The fifth decade of Meiji, when the literary current of the ‘fin de siècle’ became popular, was also a transitional period in Japanese modern literature. Kitahara Hakushū (1885–1942), who had great sensitivity, and intelligence, reacted to the various trends of the ‘fin de siècle’ art, and was able to make use of them in the creation of his own poetry.
The first collection of poems of Hakushū, Jashūmon (1909), is filled with a lot of elements that can be studied in the context of ‘fin de siècle’ art. His Nanban (Christian) poetry has been considered as a sort of exoticism until now, but it can be cosidered also as having a heathenish tone which was very popular among the ‘fin de siècle’ artists, with Huysmans as leader.
The theme of the hothouse, repeatedly appearing in his early poetry, is related to that in Serres Chaudes by Maurice Maeterlinck and A Rebours by J. -k. Huysmans, and it is also connected with the motif of the Artifitial Paradise which is one of the major motifs throughout his early poetry, not only in Jashūmon.
It was the artist, James McNeil Whistler who had the most important influence on his poetic world.
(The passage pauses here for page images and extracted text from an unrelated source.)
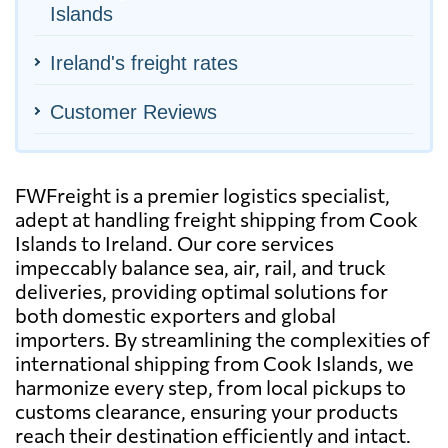
Islands
Ireland's freight rates
Customer Reviews
FWFreight is a premier logistics specialist,
adept at handling freight shipping from Cook
Islands to Ireland. Our core services
impeccably balance sea, air, rail, and truck
deliveries, providing optimal solutions for
both domestic exporters and global
importers. By streamlining the complexities of
international shipping from Cook Islands, we
harmonize every step, from local pickups to
customs clearance, ensuring your products
reach their destination efficiently and intact.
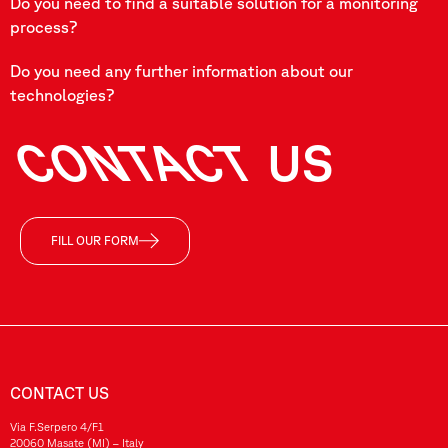
Do you need to find a suitable solution for a monitoring
process?
Do you need any further information about our
technologies?
CONTACT
US
FILL OUR FORM
CONTACT US
Via F.Serpero 4/F1
20060 Masate (MI) – Italy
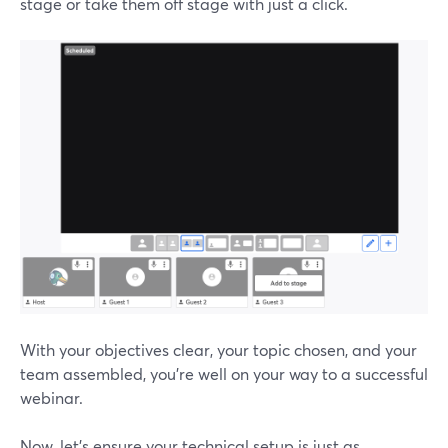
stage or take them off stage with just a click.
With your objectives clear, your topic chosen, and your
team assembled, you're well on your way to a successful
webinar.
Now, let's ensure your technical setup is just as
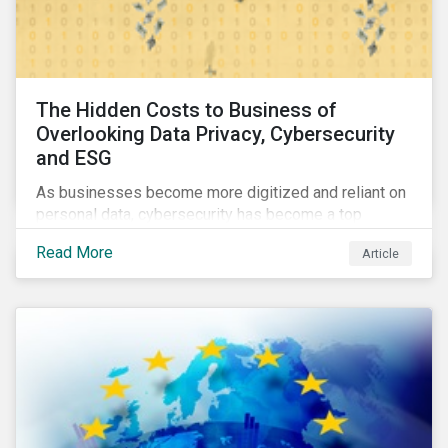
The Hidden Costs to Business of
Overlooking Data Privacy, Cybersecurity
and ESG
As businesses become more digitized and reliant on
personal data, cybersecurity has become a top
concern among CEOs and investors. Companies that
Read More
Article
fail to effectively manage and fund related measures
will face a slew of ESG-related challenges and risk.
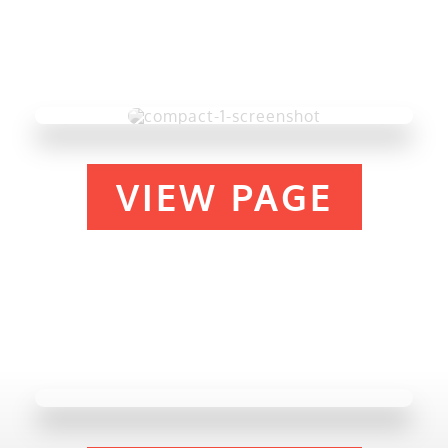
VIEW PAGE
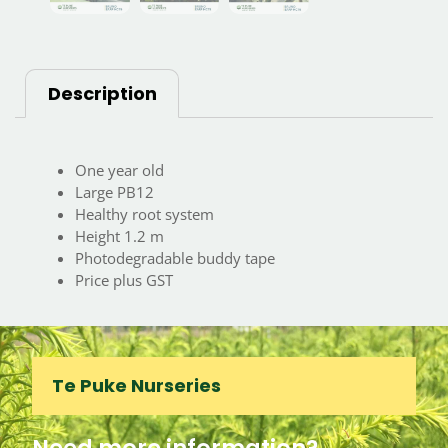
Description
One year old
Large PB12
Healthy root system
Height 1.2 m
Photodegradable buddy tape
Price plus GST
Te Puke Nurseries
Need more information?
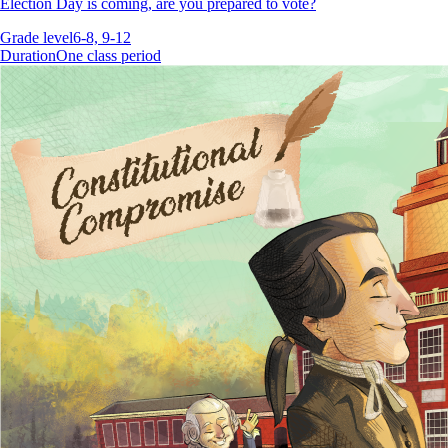
Election Day is coming, are you prepared to vote?
Grade level
6-8, 9-12
Duration
One class period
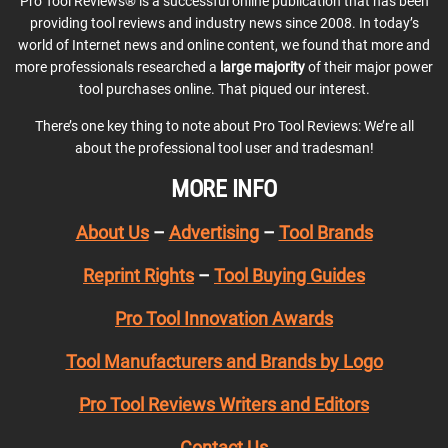
Pro Tool Reviews® is a successful online publication that has been
providing tool reviews and industry news since 2008. In today’s
world of Internet news and online content, we found that more and
more professionals researched a
large majority
of their major power
tool purchases online. That piqued our interest.
There’s one key thing to note about Pro Tool Reviews: We’re all
about the professional tool user and tradesman!
MORE INFO
About Us
–
Advertising
–
Tool Brands
Reprint Rights
–
Tool Buying Guides
Pro Tool Innovation Awards
Tool Manufacturers and Brands by Logo
Pro Tool Reviews Writers and Editors
Contact Us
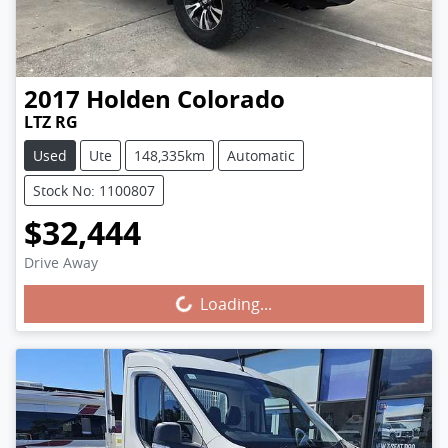
2017
Holden
Colorado
LTZ RG
Used
Ute
148,335km
Automatic
Stock No: 1100807
$32,444
Drive Away
Loading...
Loading...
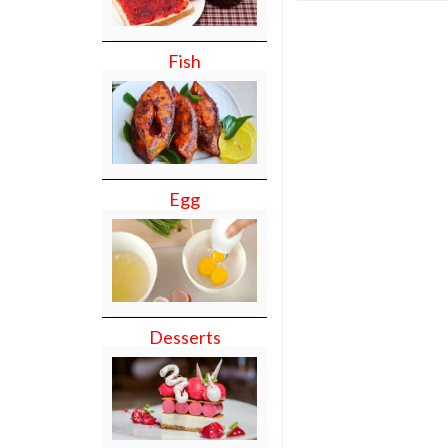
Fish
Egg
Desserts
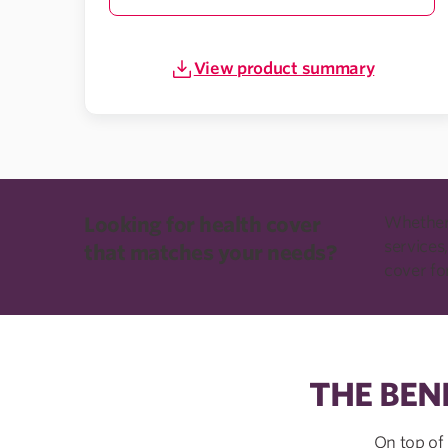
View product summary
Looking for health cover
Whether 
services,
that matches your needs?
cover fo
THE BEN
On top of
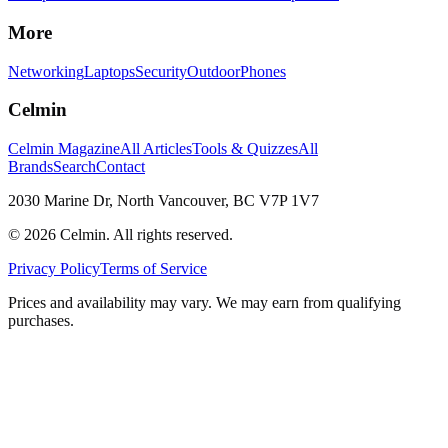
More
Networking
Laptops
Security
Outdoor
Phones
Celmin
Celmin Magazine
All Articles
Tools & Quizzes
All
Brands
Search
Contact
2030 Marine Dr, North Vancouver, BC V7P 1V7
©
2026
Celmin. All rights reserved.
Privacy Policy
Terms of Service
Prices and availability may vary. We may earn from qualifying
purchases.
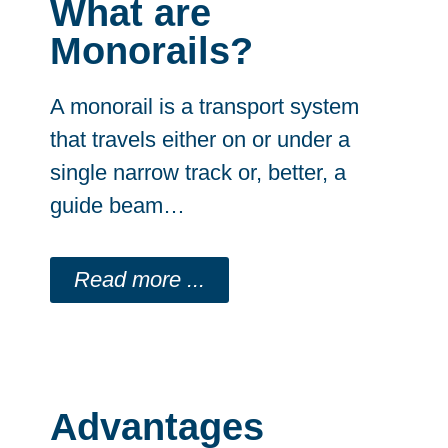
What are
Monorails?
A monorail is a transport system
that travels either on or under a
single narrow track or, better, a
guide beam…
Read more ...
Advantages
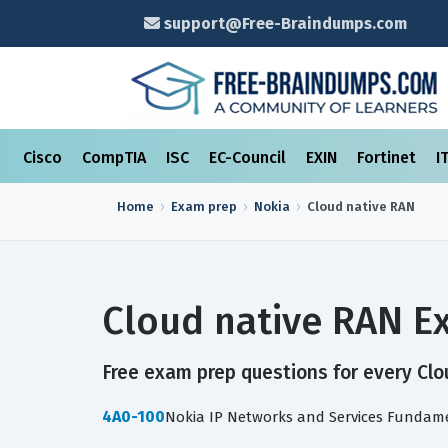
support@Free-Braindumps.com
Cisco
CompTIA
ISC
EC-Council
EXIN
Fortinet
I
Home
Exam prep
Nokia
Cloud native RAN
Cloud native RAN E
Free exam prep questions for every Clou
4A0-100
Nokia IP Networks and Services Fundam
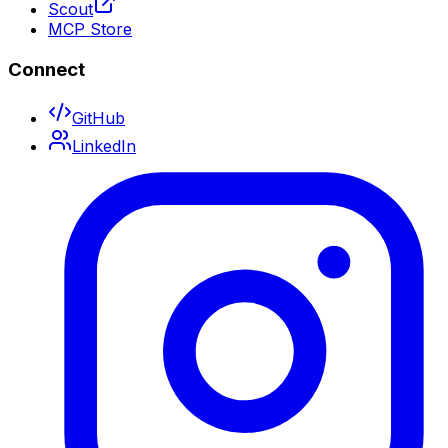
Scout
MCP Store
Connect
GitHub
LinkedIn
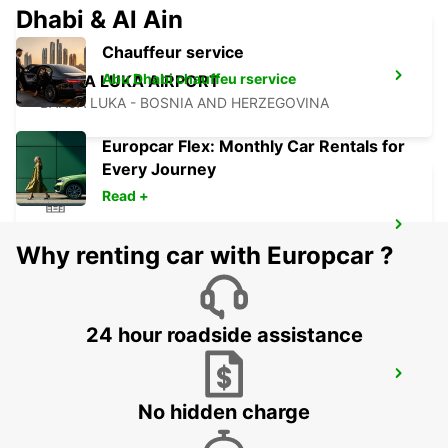
Dhabi & Al Ain
Chauffeur service
Abu Dhabi chauffeu rservice
BANJA LUKA AIRPORT
BANJA LUKA - BOSNIA AND HERZEGOVINA
Europcar Flex: Monthly Car Rentals for
Every Journey
Read +
SZEGED
Why renting car with Europcar ?
SZEGED - HUNGARY
24 hour roadside assistance
NOVI SAD
NOVI SAD - SERBIA
No hidden charge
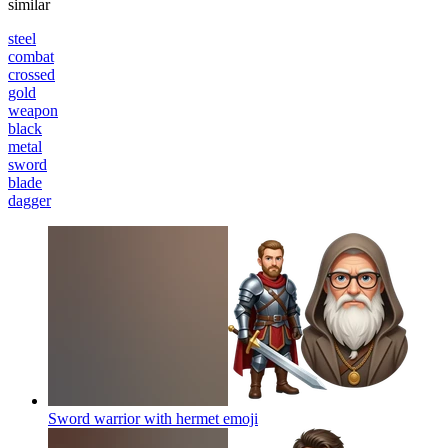
similar
steel
combat
crossed
gold
weapon
black
metal
sword
blade
dagger
Sword warrior with hermet
emoji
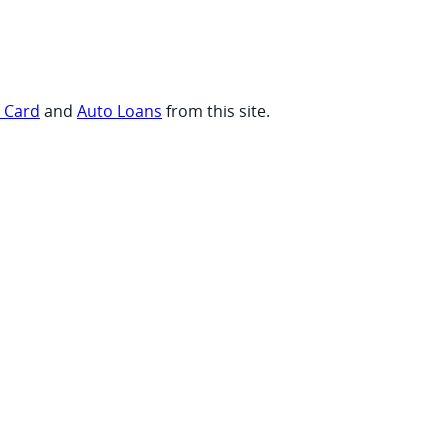
t Card
and
Auto Loans
from this site.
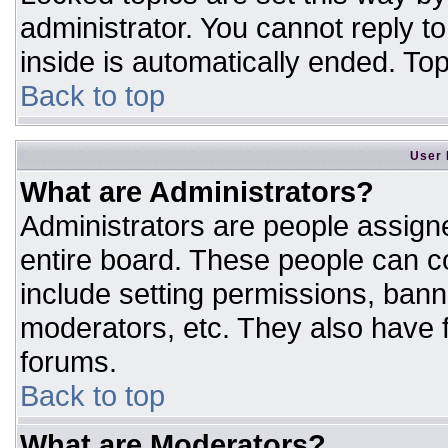
administrator. You cannot reply t
inside is automatically ended. T
Back to top
User 
What are Administrators?
Administrators are people assigne
entire board. These people can co
include setting permissions, bann
moderators, etc. They also have fu
forums.
Back to top
What are Moderators?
Whistler’s a set of paintings of the Thames River, based on woodblocks prints of the Sumida River, made Hakushū perceive anew Tokyo and the Sumida River, which had been transformed into a ‘fin de siècle’ design.
In Tokyo Keibutsushi (1913), there are discriptions of Tokyo, transformed into a great labyrinth. This recognization of the city is similar to that of many of the ‘fin de siècle’ artists. His tendency to emphasize consciously the descriptions of rivers and canals, among urban scenery, seems to be influenced by Georges Rodenbach.
Hakushū, with his native sensibility and his power of expression, digested the main elements of the 'fin de siècle' art and made it his own. In this sense, I think that he was the leading poet of the transitional epoch, which Japanese modem poetry had to pass through in order to obtain true modernity.